VL: Hahaha it’s funny to be perceived that way.  I actually did say “no” a fair amount this past year to protect my personal time. Relationships are of the utmost importance to me, so I keep a margin in my life to show up for those people who I love and deeply value. 

In regards to work life balance I am still figuring it out. Ambition and contentment are a tightrope I walk daily. I am very grateful to have been riding a wave of growth the last 6 years. What helps me is that I am extremely clear about my goals. I have a vision on how I want to see Adornment and Theory and my personal brand Viviana Langhoff Designs grow. 

In order to realize these goals I try to be discerning about what projects to take on and what appearances I need to be at. I try to work smart and not hard but the truth is I have an amazing team. I have the privilege of managing 5 extraordinary women, and with their help we are able to pull our talents together to make it happen. Don’t be fooled by socials, it takes a village honey.

NYCJW: What is your jewelry style? And how do you choose whose work to stock at Adornment & Theory?
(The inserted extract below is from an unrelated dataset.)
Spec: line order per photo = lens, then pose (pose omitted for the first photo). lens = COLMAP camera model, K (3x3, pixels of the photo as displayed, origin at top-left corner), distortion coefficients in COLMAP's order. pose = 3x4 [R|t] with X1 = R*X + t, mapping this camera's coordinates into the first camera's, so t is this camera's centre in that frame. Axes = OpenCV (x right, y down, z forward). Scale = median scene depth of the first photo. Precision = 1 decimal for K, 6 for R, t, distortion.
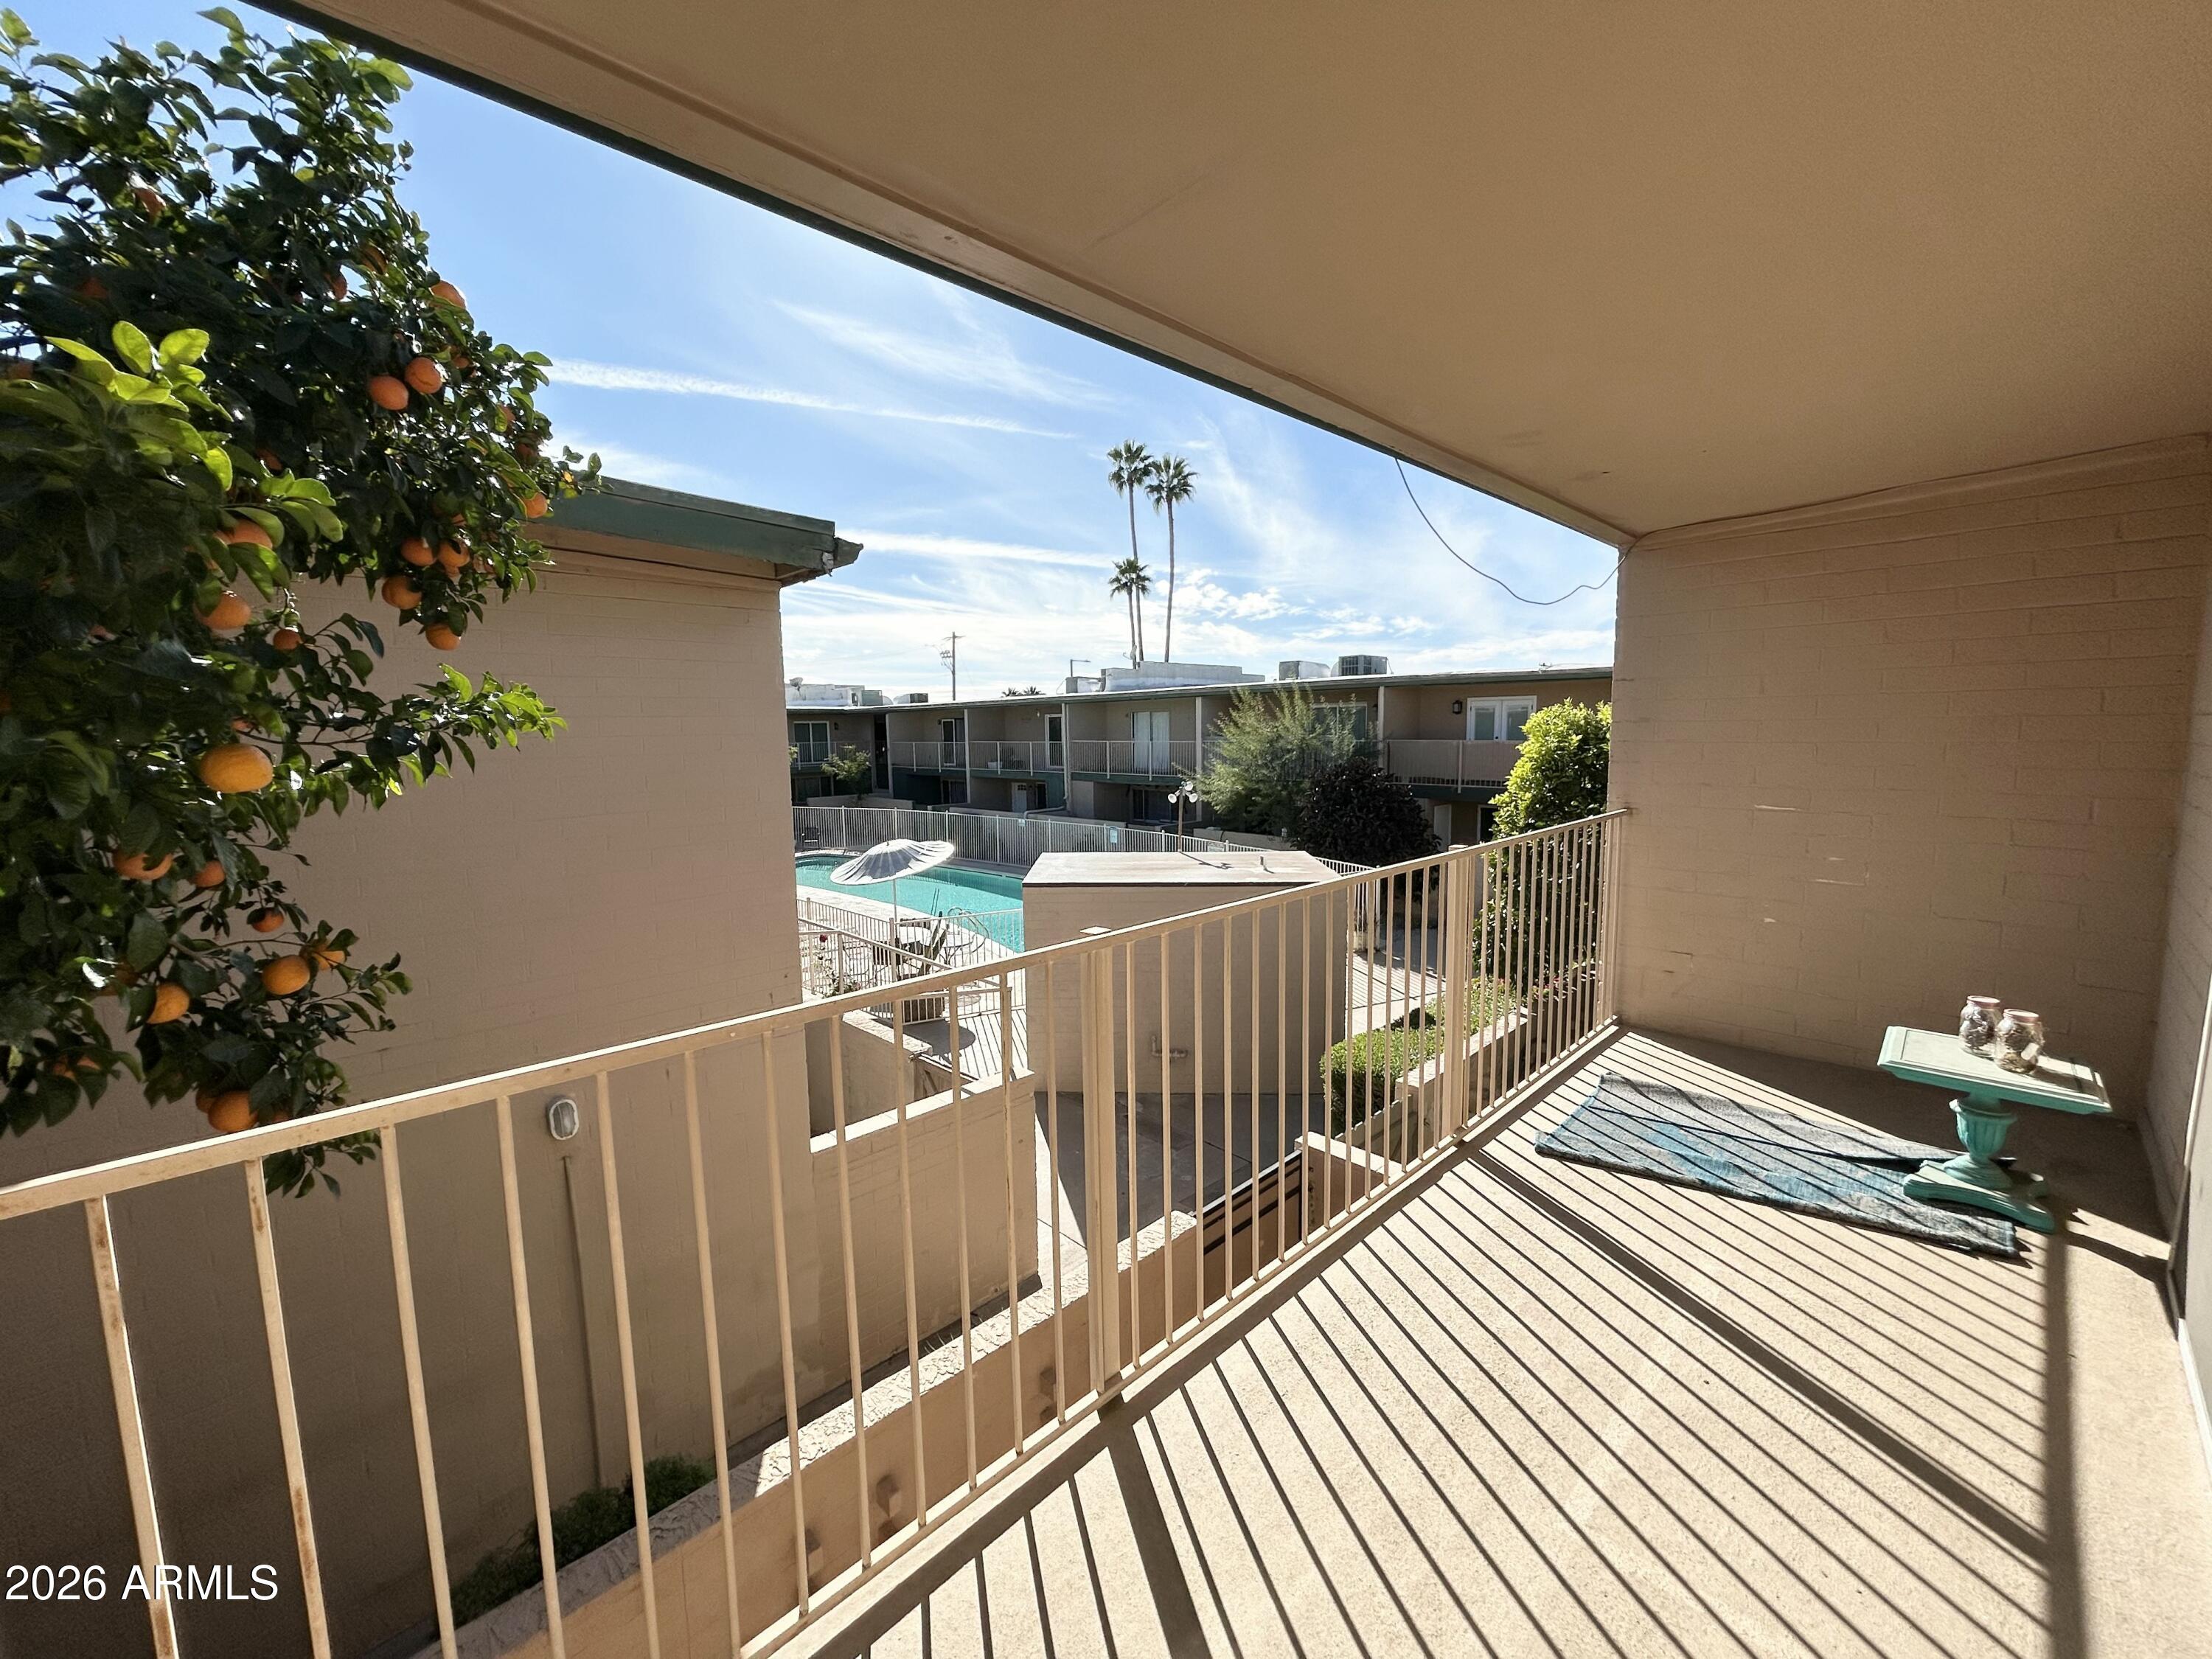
lens RADIAL K [[888.4, 0, 1106.4], [0, 888.4, 816.1], [0, 0, 1]] dist [-0.000036, -0.000044]
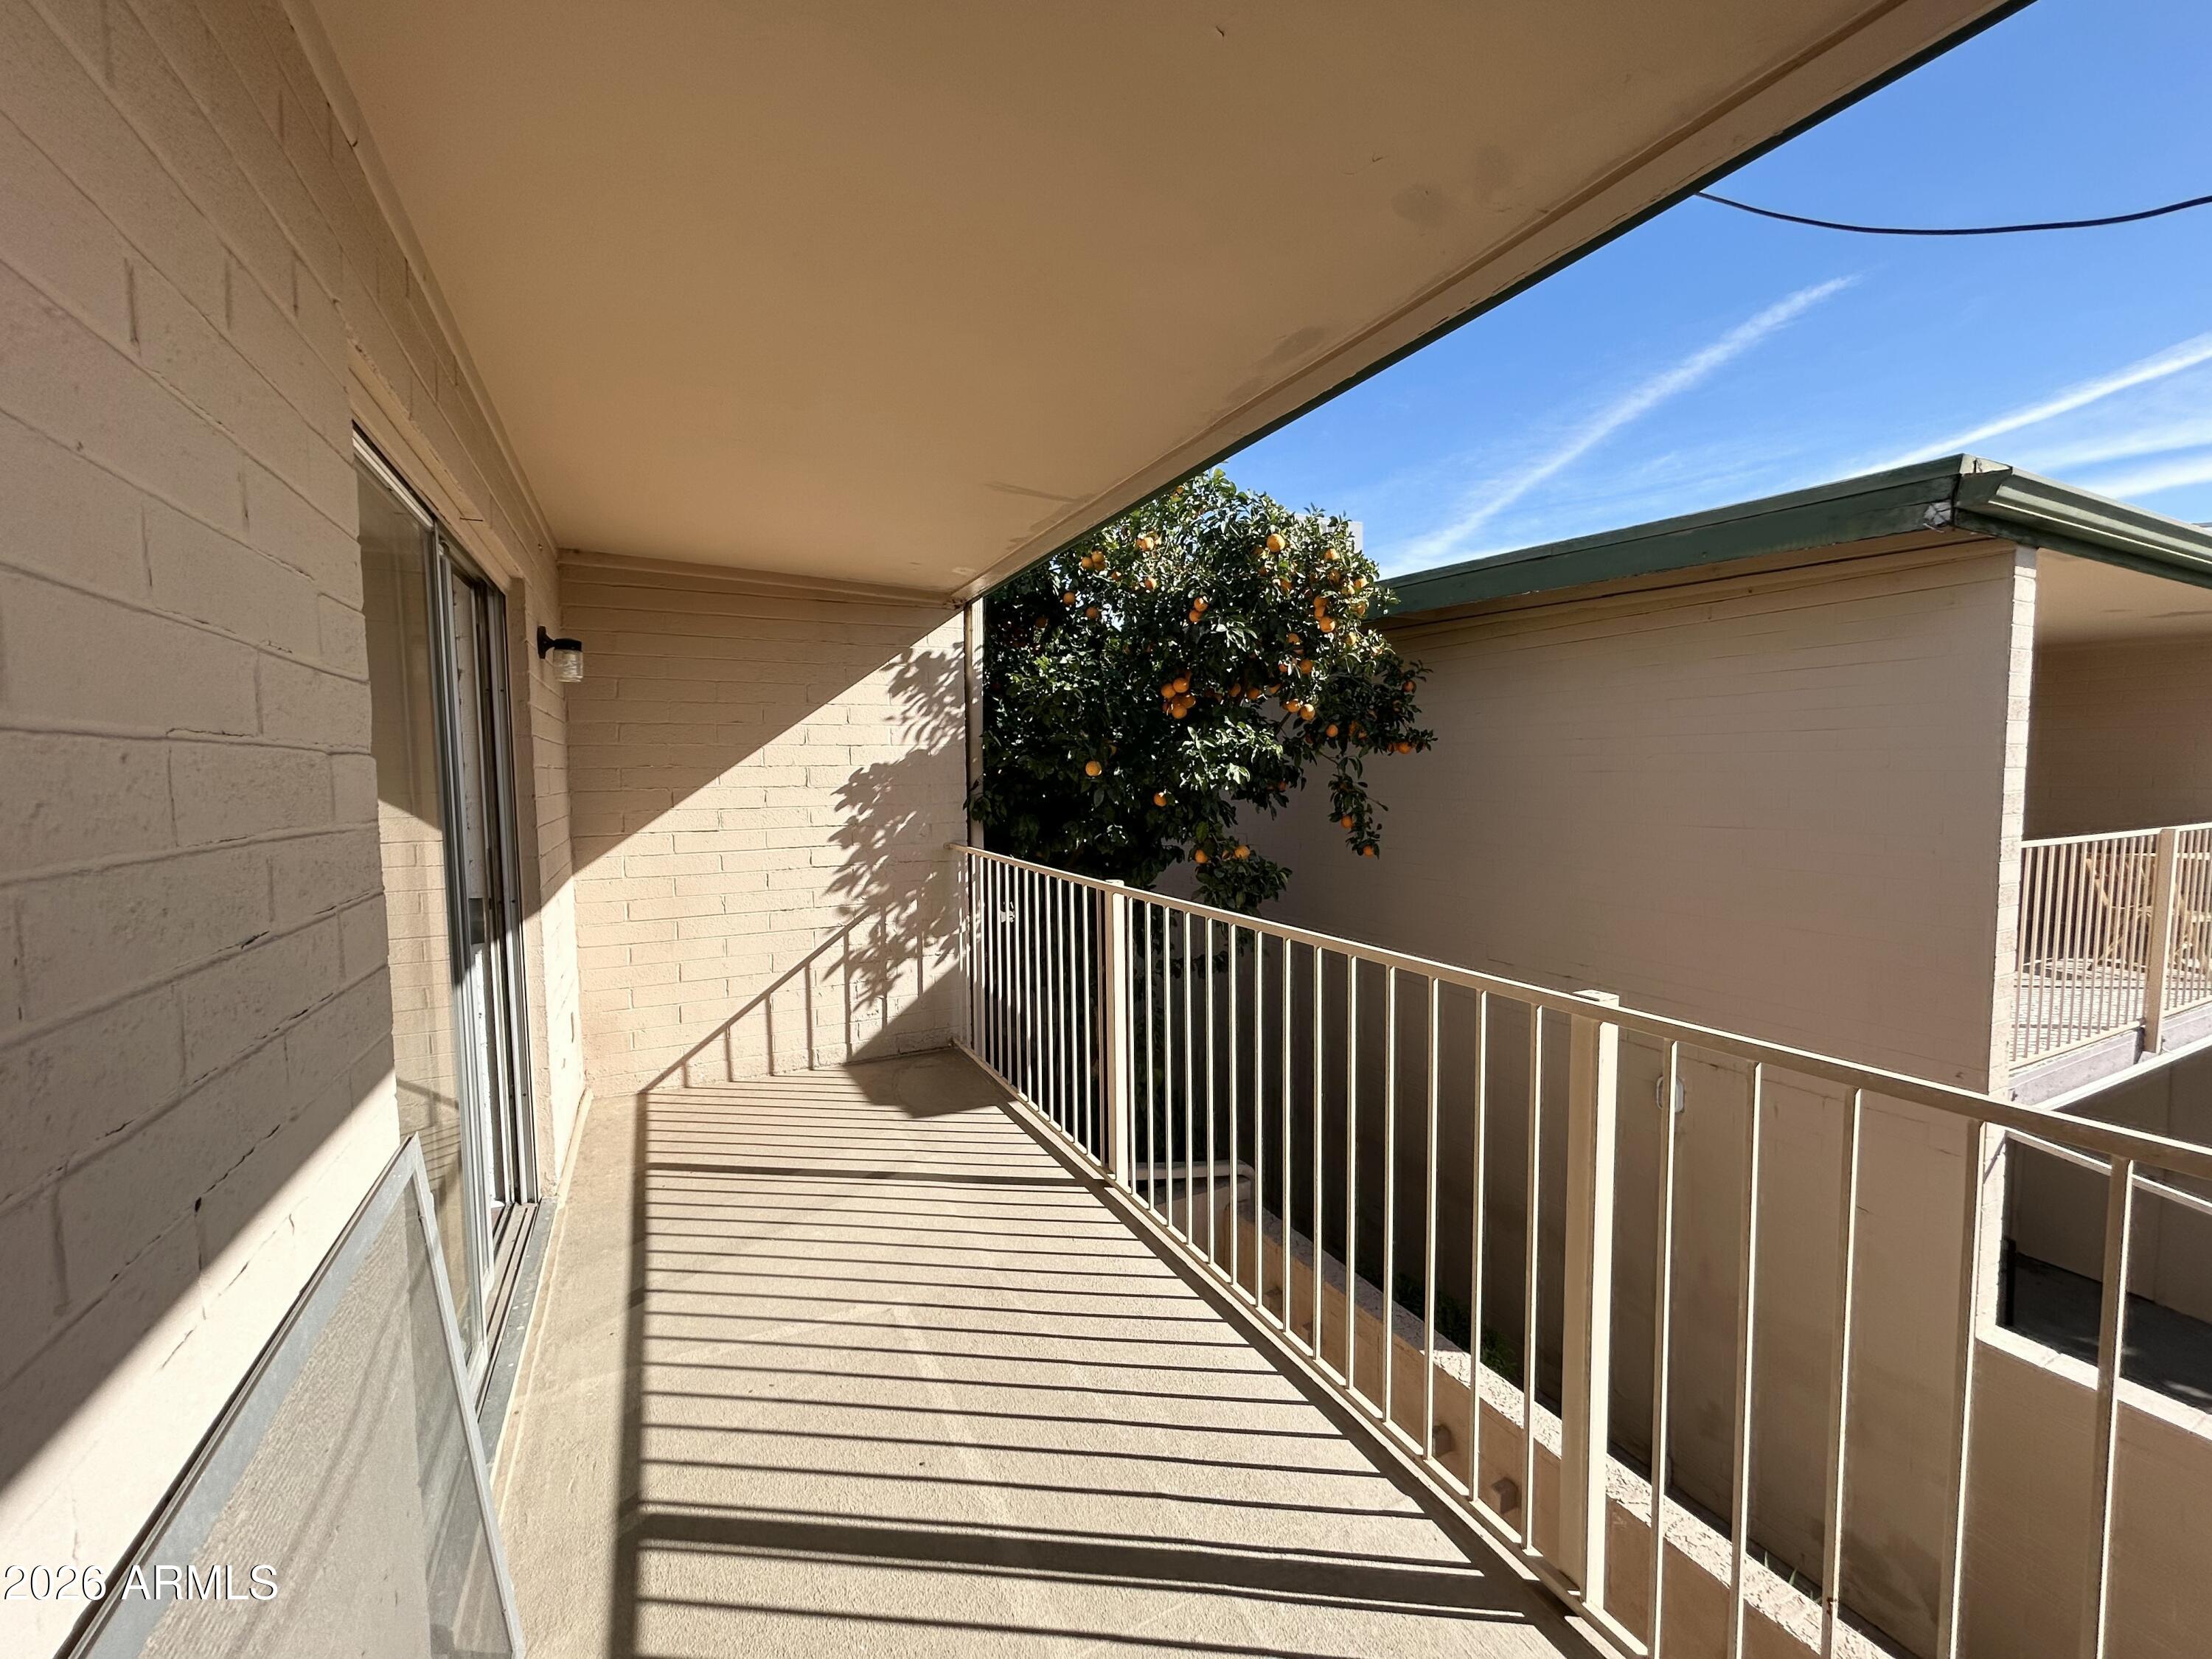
lens RADIAL K [[882.8, 0, 1092.0], [0, 882.8, 829.4], [0, 0, 1]] dist [-0.000332, -0.000017]
pose [[-0.306527, 0.089127, -0.947680, 1.006720], [-0.079644, 0.989714, 0.118841, -0.100203], [0.948524, 0.111905, -0.296275, 0.958104]]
VL: At Adornment and Theory we seek out designers who are creating work that clients can easily style but still has its own unique voice. We purposefully take on designers who are aesthetically different from each other so as to not cannibalize the work. 
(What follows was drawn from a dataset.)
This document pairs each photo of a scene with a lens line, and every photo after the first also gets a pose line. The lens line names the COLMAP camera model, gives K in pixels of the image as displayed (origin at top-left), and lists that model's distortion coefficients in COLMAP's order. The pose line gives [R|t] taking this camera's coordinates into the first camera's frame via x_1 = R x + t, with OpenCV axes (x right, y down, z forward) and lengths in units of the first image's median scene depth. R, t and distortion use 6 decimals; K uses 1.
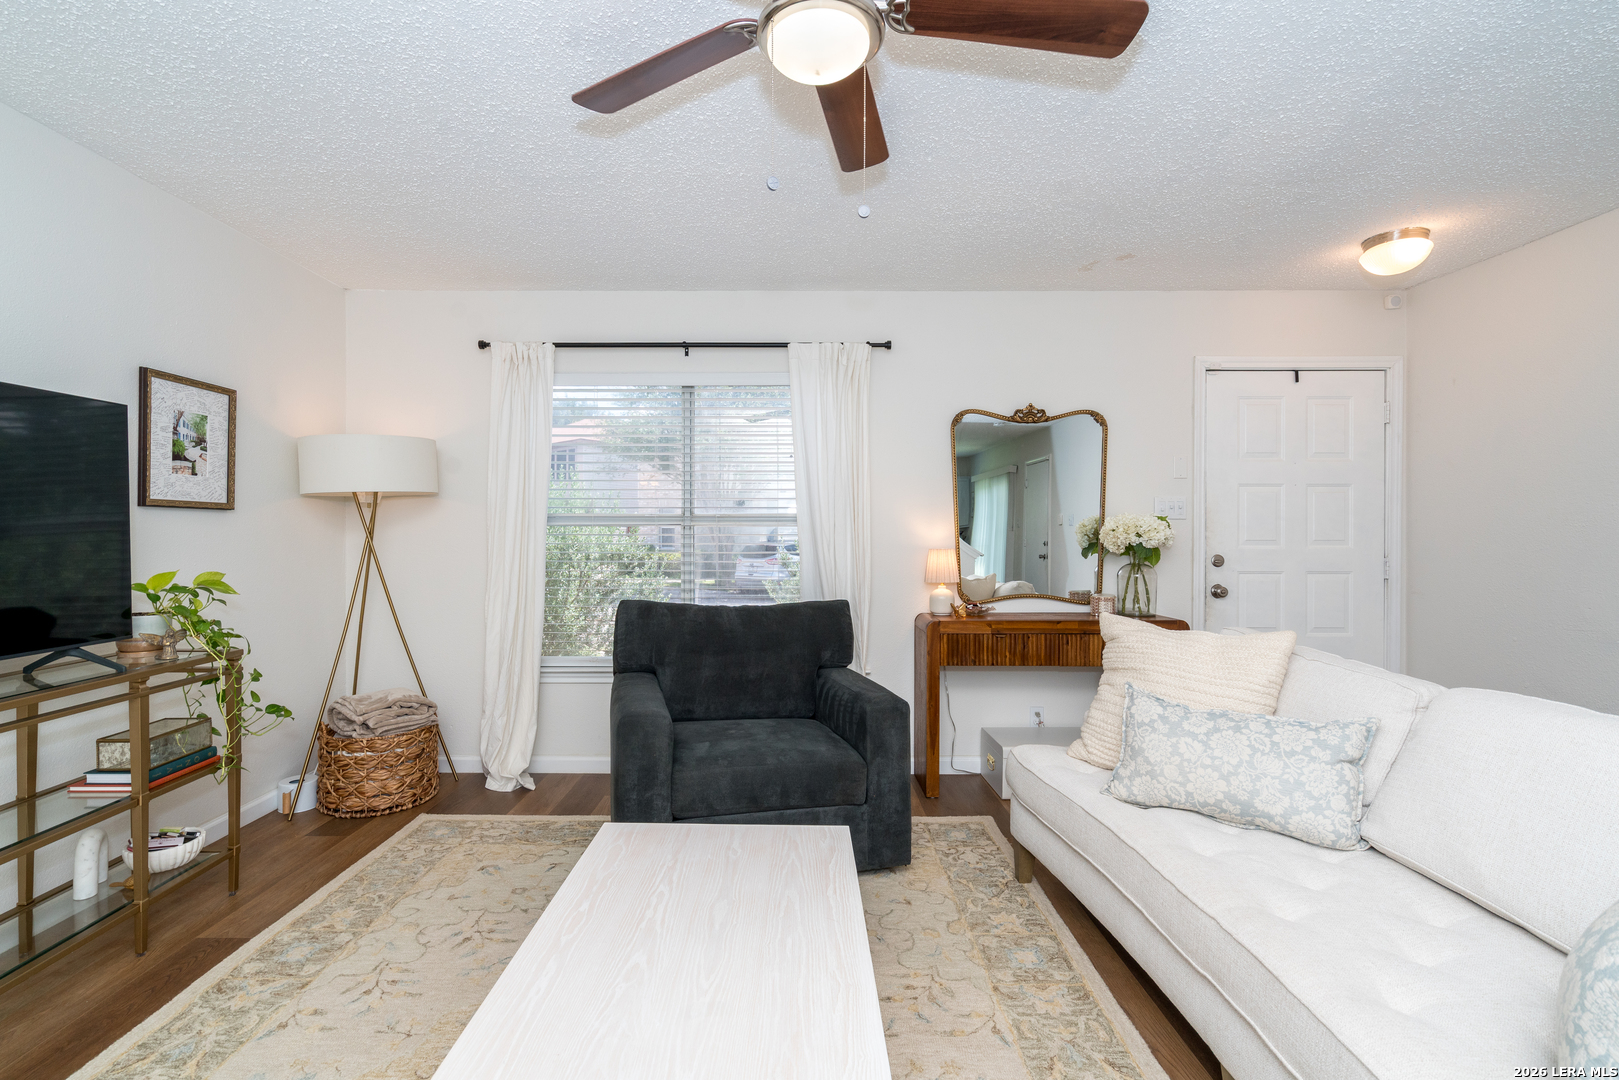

My personal jewelry style is a little sexy and edgy, I enjoy mixing high and low. I have a collection of chunky ethnic adornments from my travels, as well as door knockers from hair supply stores. I mix all of it with my diamonds and fine jewelry and I find it works for my style. 
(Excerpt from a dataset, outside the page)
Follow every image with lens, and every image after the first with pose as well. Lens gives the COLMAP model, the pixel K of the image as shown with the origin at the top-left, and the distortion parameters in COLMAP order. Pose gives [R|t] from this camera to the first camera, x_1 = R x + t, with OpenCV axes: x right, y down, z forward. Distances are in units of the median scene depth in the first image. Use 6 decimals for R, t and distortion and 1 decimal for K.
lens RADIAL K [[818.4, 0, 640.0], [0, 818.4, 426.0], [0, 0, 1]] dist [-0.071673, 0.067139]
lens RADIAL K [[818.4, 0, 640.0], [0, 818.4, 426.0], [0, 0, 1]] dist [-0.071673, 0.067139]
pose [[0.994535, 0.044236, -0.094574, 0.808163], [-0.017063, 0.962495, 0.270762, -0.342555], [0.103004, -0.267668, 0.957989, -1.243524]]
NYCJW: What is your favorite piece from the Dia collection?

​​VL: My favorite pieces are the Rayo wrap ring and matching statement cuff. The designs are bold, edgy with fine meticulous details that are signature to my designs.

Below, Viviana shares more info about Dia, the latest collection by Viviana Langhoff launching at NYC Jewelry Week 2023.

I wish I could show you when you are lonely or in darkness the astonishing light of your own being. – Hafiz

“There are few greater needs right now in this world than hope. My desire was to bring beauty, light, and hope into the world through my designs. ‘Let there be light’ was God’s first creative utterance. It is an invocation of hope, new beginnings, and the subjugation of darkness. This simple phrase calls for the eradication of ignorance and invites spiritual enlightenment. I sought to embody these words in my work, while intentionally using the phrase as a channel to produce my latest collection…Dia.”

Dia is comprised of 12 luminous pieces made out of luxe 14k yellow gold, warm citrines, champagne diamonds, and a radiant shimmer of white diamonds. Each piece was meticulously finished with fine milgrain details that tell the story of the dawning of a new day. 

The main visual inspiration for the collection was derived from the Art Deco futurism of Fritz Lang’s film Metropolis and Latin American pre-Columbian art.